Nous y sommes. Depuis vendredi 30 octobre, la France est re-confinée. Dans cette ambiance de jour sans fin, nous sommes dans l’expectative… désarmée.

Nous ignorons combien de temps durera le confinement avant que les principaux indicateurs de gravité de la pandémie (en particulier le nombre de patients en réanimation) ne se stabilisent puis évoluent favorablement. Nous ignorons de même toujours si ses conséquences sanitaires directes sont plus délétères que ses répercussions indirectes sur la santé de la population (par les retards de prise en charge des malades non Covid, par l’impact négatif de la crise sur l’éducation de toute une génération ou par les effets sanitaires et sociaux prévisibles de l’effondrement économique qui nous guette du fait des mesures prises pour lutter contre la Covid).

Dans ce brouillard il nous faut pourtant envisager l’avenir.

A très court terme, le « succès » du re-confinement est probable comme l’ont montré les exemples récents d’Israël et de l’Australie. Mais il est vraisemblable qu’il devra durer plus de 4 semaines pour arriver à l’objectif fixé de moins de 5000 contaminations par jour. D’autant que les évaluations de la circulation réelle du virus basées sur les tests PCR sont sans nul doute très optimistes comme nous le rappelle l’expérience récente slovaque qui a dénombré environ 15 fois plus de contaminés avec des tests antigéniques que ne le laissait supposer le simple décompte des PCR positives.
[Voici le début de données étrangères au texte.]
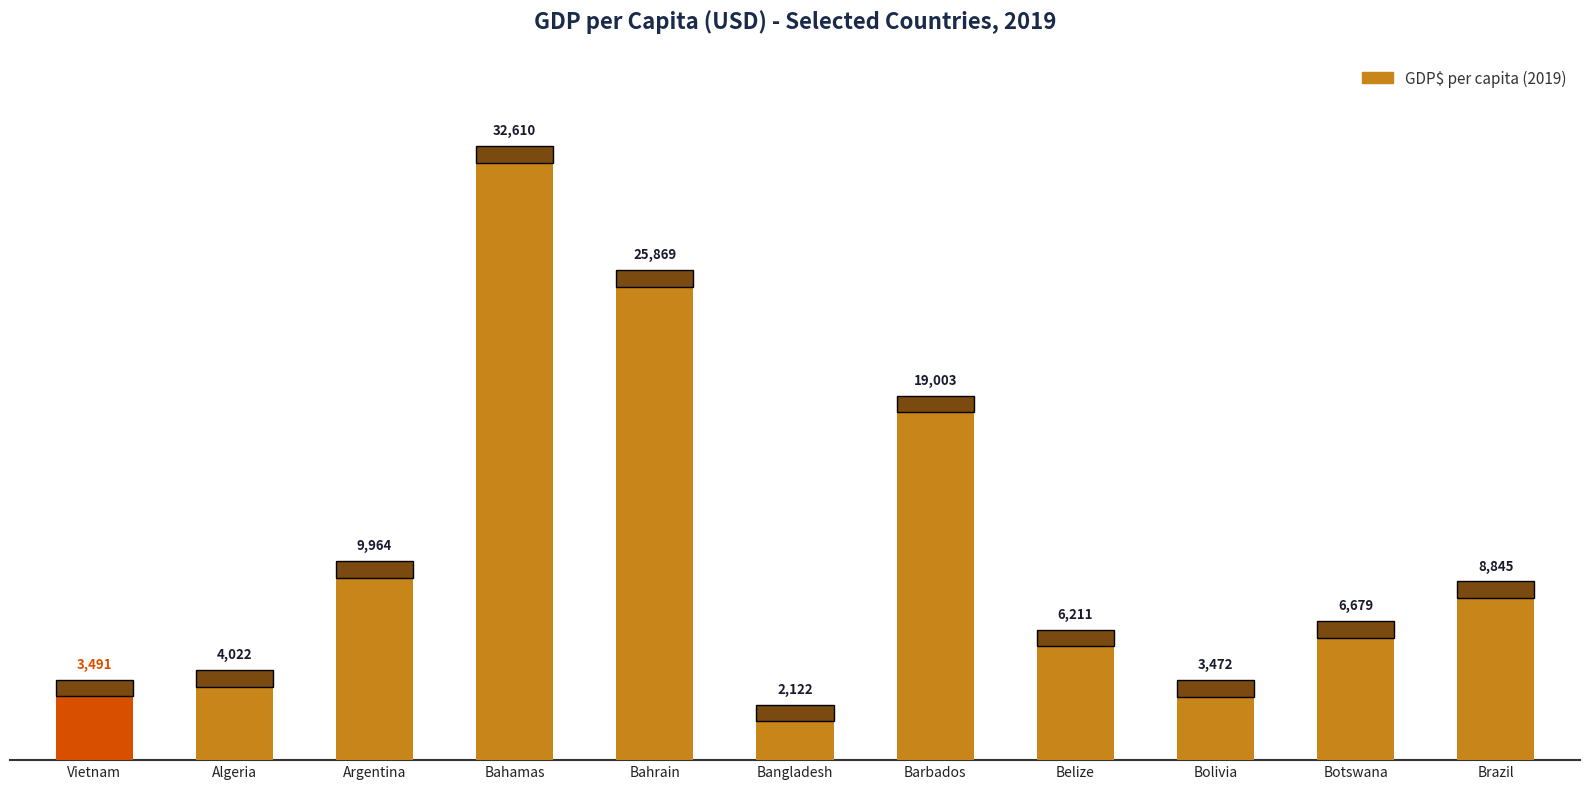

Is it true that the value at Belize is 6210.6?

True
A moyen terme faute de traitement efficace à un stade précoce, inenvisageable dans un horizon proche, et de vaccins avant le printemps ou l’été 2021, nous devrons sans doute changer de stratégie.

Soit en nous concentrant sur la protection des sujets à risque, notamment, mais pas seulement, des plus âgés, en surmontant les obstacles organisationnels et juridiques d’une telle politique qui imposerait un confinement prolongé et sélectif d’une partie très importante de la population dans l’attente d’une immunité de groupe (qui serait d’ailleurs d’autant plus longue à obtenir) ou surtout d’un vaccin efficace et bien toléré.

Soit en dépistant réellement les sujets contaminés (et en les isolant effectivement, ce qui n’a jamais été correctement fait dans notre pays) par une utilisation massive et rapide des tests antigéniques sur toute la population comme sont en train de le faire la Slovaquie et le Luxembourg avec un impact financier infiniment plus réduit que celui du Quoi qu’il en coûte actuel.

Soit en combinant ces deux stratégies.

Étant admis implicitement que l’option de laisser filer l’épidémie n’est pas acceptable pour des professionnels de santé, dans l’état actuel des choses.